Keloğlan da başlamış:
- Musa Dayı, benim babam arıcı idi. Petekten sabah kaç arı gitti, akşam kaç arı döndü hepsini sayardı. Günlerden bir gün bizim bir topal arı vardı, bu peteğe dönmedi. Babam da ‘bu arı ne oldu’ diye sabaha kadar uyumadı. Sabahleyin bizden bir çuvaldız istedi. Çuvaldızı yere dikip, yalın ayak üzerine çıktı. Dört tarafa bakarken, çift süren bir öküzün üzerine konmuş olan arıyı gördü. Hemen bana seslendi, ‘horozu eğerle getir’ diye. Ben de hemen horozu eğerledim. Babam da üzerine binerek gidip bizim topal arıyı kurtardı. Ama bizim horozun sırtını eğer vurduğu için yara olmuştu. İşte o yaraya ceviz yağı çaldık. Derken oradan bir ceviz çıktı. Bu büyüdü de büyüdü, kocaman bir ceviz oldu. Yapraklarını döktüğü zaman, kocaman bir tarla oldu. Biz bu tarlayı ekip biçmeye başladık. Ekinler olduğu zaman ele tırpanları aldık. Tam biçmeye başladık ki bir tilki çıktı. Babam tırpanı fırlattı. Tırpanın ipi, tilkinin kuyruğuna geçti. Tilki de tarlada bir o tarafa bir bu tarafa gittikçe bizim ekinler biçildi. Toplayıp harman ettik. Harmanı savurduk. Buğdayları ölçmeye başladık. Ölçerken gıratın içinden bir kâğıt çıktı. Alıp okuduk ki ‘yalanı Keloğlan kazandı, Musa Dayı hapı yuttu’ yazıyor.”

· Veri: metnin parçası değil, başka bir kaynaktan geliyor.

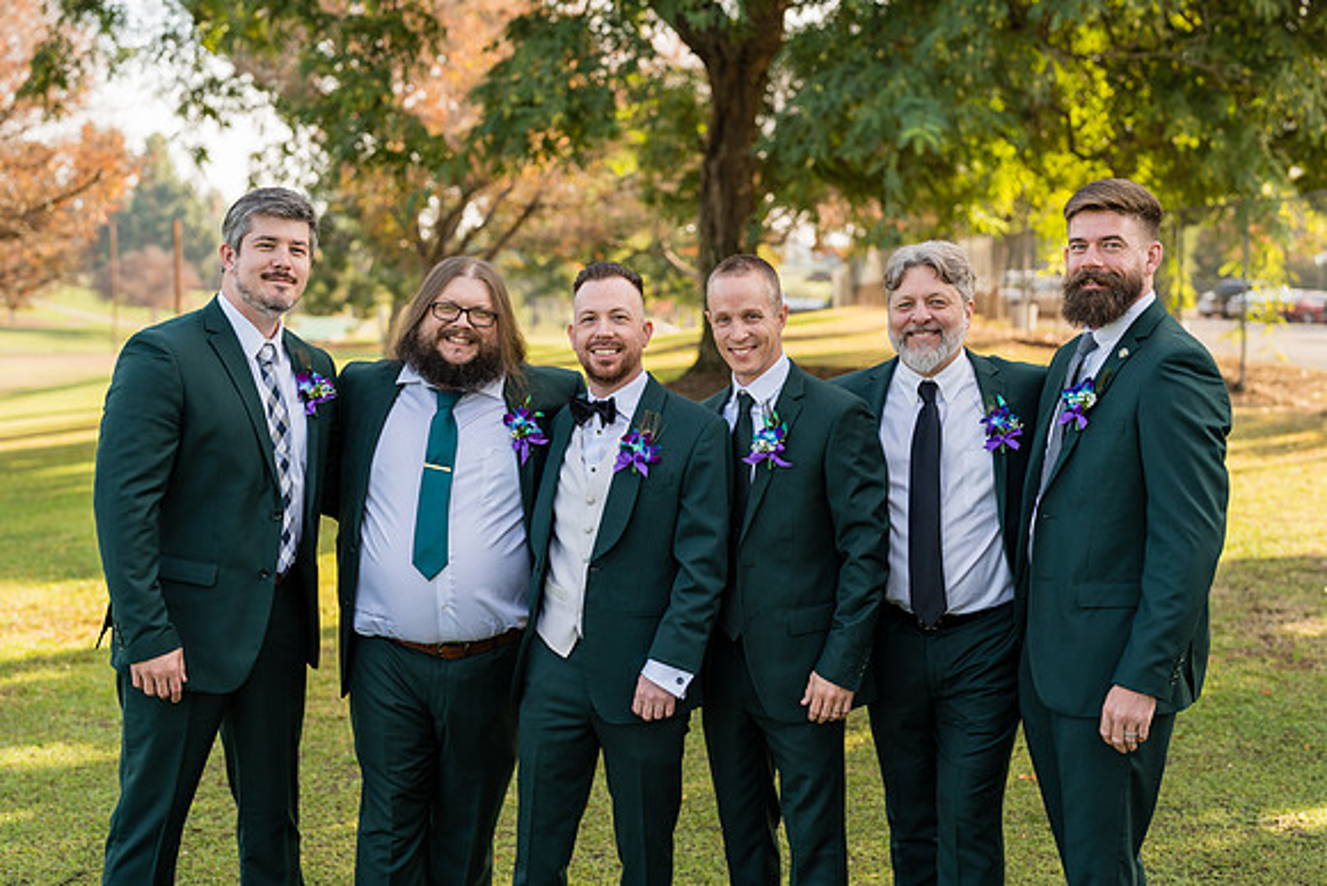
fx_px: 1843
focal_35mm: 50
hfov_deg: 39.6
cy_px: 443
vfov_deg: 27.0
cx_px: 664
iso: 125
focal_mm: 50
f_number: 2.5
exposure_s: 1/640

Bu durum önce Kur’an’dan nasihat dinleyen sonra yalan yarışına tutuşan sonra da kendi yalanlarına inanan Müslümanlara! çok benzemiş. Yani bu yalan atılacaksa biz bu konuda da onlardan daha iyi yalan söyleyebiliriz değil mi? Keloğlan da böyle yapmış. Aslında Keloğlan’ın babasının bildiği ya da yaşadığı bir şeyler olmalı. Çünkü bu değirmenci Musa Dayı’ya güvenmiyor. Mutlaka aralarında bir şeyler geçmiş olmalı. Maalesef kimse sözü dinlemiyor işte. Güvenmemeleri gereken yerlerde gezinip duruyorlar.
Bu yalana ağzı açık kalan Musa Dayı ne yapmıştır sizce?
“Bunun üzerine Musa Dayı ‘Keloğlan, baban daha çuvaldızın üzerine çıktığı zaman ben hapı yutmuştum. Ondan sonra nefesini boşa harcadın. Ben de tam senin gibi bir adam arıyordum. Bir değil üç değirmenimi de sana bırakayım, sen çekip çevir gayri’ demiş.”
İşte tüm işleyiş tıpkı bu tebessüm ettiren hikâyedeki gibi dönüyor. Baktı ki sistem kendini idare edemiyor halkı inandıramıyorlar Onlar da öyle yapıyorlar. Alın size yönetim bu halkı ancak siz ikna edebilirsiniz. Nasılsa tüm değirmenler de onların ya, değişen bir şey yok. Siz sadece bekçisiniz orada ama değirmen bozulursa da tamir etmek zorundasınız. Bakın Musa Dayı bile öyle herkese değirmenini teslim etmiyor. Önce halkı ikna edebiliyor mu ona bakıyor. Eğer o kabiliyeti görmüşse teslim ediyor. Demek ki bu sistemin sahipleri dindar, tutucu kesimde bu beceriyi görmüş ki sistemlerini yönetme hakkını onlara vermişler. Şimdi de uzun zamandır değirmenlerinde buğday öğütmek istemeyen bir kesim aniden buğdaylarını öğütmeye karar vermiş gibi görünüyor.
İnşallah bizler böylesi geçici düşlerin esiri olmayız. Allah katında tek geçerli din İslam’dır. Ve O’nun hükmü bütün bir kâinat için geçerlidir. Bizlere de hayatımız pahasına bu değerleri korumak, hakim kılmak düşer. İnşallah hepimiz böylesi bir yolda hayatlarımızı sonlandırırız. Allah hepimizin yar ve yardımcısı olacaktır. Bunda hiçbir zaman şüphemiz olmasın.